Wieso sagt mir das niemand! Ich hab’ kein Auge zugekriegt!“ Er klingt
aufgebracht und stützt sich nun unmittelbar an der Wand ab, um sich zu sammeln.
    „Vater, er erwachte erst vor
kurzem. Ich hätte es euch sonst mitgeteilt“, versucht Joan, ihn zu besänftigen.
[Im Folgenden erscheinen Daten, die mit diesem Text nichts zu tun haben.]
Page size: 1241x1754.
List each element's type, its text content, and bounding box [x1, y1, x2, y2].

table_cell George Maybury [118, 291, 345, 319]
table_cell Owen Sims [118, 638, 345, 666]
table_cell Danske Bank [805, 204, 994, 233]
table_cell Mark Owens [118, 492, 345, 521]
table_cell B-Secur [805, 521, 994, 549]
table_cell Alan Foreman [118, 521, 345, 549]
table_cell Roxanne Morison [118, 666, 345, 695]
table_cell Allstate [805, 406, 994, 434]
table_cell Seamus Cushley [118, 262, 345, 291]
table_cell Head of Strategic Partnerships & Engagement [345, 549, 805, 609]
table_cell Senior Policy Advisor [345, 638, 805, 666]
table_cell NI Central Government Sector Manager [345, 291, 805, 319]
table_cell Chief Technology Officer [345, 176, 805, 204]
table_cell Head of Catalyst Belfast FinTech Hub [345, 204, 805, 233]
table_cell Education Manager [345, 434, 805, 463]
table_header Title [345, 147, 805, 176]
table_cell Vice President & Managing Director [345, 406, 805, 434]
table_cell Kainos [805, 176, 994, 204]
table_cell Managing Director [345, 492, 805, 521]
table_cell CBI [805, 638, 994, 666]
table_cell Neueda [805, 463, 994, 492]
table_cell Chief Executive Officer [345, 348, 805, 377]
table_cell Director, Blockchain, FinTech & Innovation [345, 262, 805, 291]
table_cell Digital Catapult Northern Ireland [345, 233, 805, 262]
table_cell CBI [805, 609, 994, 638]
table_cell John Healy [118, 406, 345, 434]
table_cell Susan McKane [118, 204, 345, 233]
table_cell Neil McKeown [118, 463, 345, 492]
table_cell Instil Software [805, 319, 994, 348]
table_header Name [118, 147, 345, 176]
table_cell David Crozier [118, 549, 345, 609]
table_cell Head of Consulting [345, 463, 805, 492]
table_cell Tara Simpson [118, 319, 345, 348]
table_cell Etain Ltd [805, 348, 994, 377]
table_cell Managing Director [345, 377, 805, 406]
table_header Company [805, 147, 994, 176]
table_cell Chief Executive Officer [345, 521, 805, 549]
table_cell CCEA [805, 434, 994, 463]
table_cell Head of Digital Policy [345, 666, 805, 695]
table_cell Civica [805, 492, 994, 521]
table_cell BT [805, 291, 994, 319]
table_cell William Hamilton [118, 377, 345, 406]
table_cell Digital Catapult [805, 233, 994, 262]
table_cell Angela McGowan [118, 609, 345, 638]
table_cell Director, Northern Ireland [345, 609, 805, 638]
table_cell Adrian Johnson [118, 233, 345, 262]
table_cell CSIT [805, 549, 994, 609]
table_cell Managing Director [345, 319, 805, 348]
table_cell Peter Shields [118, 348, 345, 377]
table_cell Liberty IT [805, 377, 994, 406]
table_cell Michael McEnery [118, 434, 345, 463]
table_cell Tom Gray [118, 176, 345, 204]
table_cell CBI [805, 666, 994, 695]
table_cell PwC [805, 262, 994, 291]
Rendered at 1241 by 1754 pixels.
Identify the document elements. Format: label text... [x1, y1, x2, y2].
    Raymond schüttelt den Kopf.
„Schon gut. Es ist nur ...“, er atmet durch, macht plötzlich einen Schritt auf
Malcom zu und drückt ihn an sich.
    „Au, Ray, ... nicht so
stürmisch“, lacht dieser, wobei er Joan ein wenig hilflos ansieht. Raymond löst
sich wieder von ihm, hält ihn an den Schultern und betrachtet staunend seinen
Verband.
    „Ich kann noch immer nicht
glauben, dass sie dich einfach zugenäht haben wie einen zerschlissenen Sack.“
Er blickt ihm kopfschüttelnd ins Gesicht. „Und es scheint dir für jemandem, dem
die Eingeweide auf den Boden klatschten, erstaunlich gut zu gehen.“ Er wendet
sich zu Joan herum. „Es war mir nicht bewusst, dass du dich so gut auf die
Heilerei verstehst, Kind“, meint er anerkennend, doch auch eine Spur
befremdlich, so dass sie sich unter seinem eigentümlich durchdringenden Blick
schon beinahe unwohl fühlt. Doch unversehens kehrt er ihr den Rücken zu, um
wieder Malcom anzusehen. „Bei Gott. Es ist ein Wunder.“
    Joan lächelt. „Du schmeichelst
mir, Vater.“
    Amál kommt gedankenversunken zu
einer Tür heraus, welche nicht derjenigen zu seiner Kemenate entspricht, und
bleibt verdutzt stehen, als er Malcom erblickt. Augenblicklich verzieht sich
sein Mund zu einem frohen Grinsen, das von Herzen kommt, und er steuert auf ihn
zu. „Ich habe für dich gebetet“, raunt er, wobei er Malcom erleichtert umarmt.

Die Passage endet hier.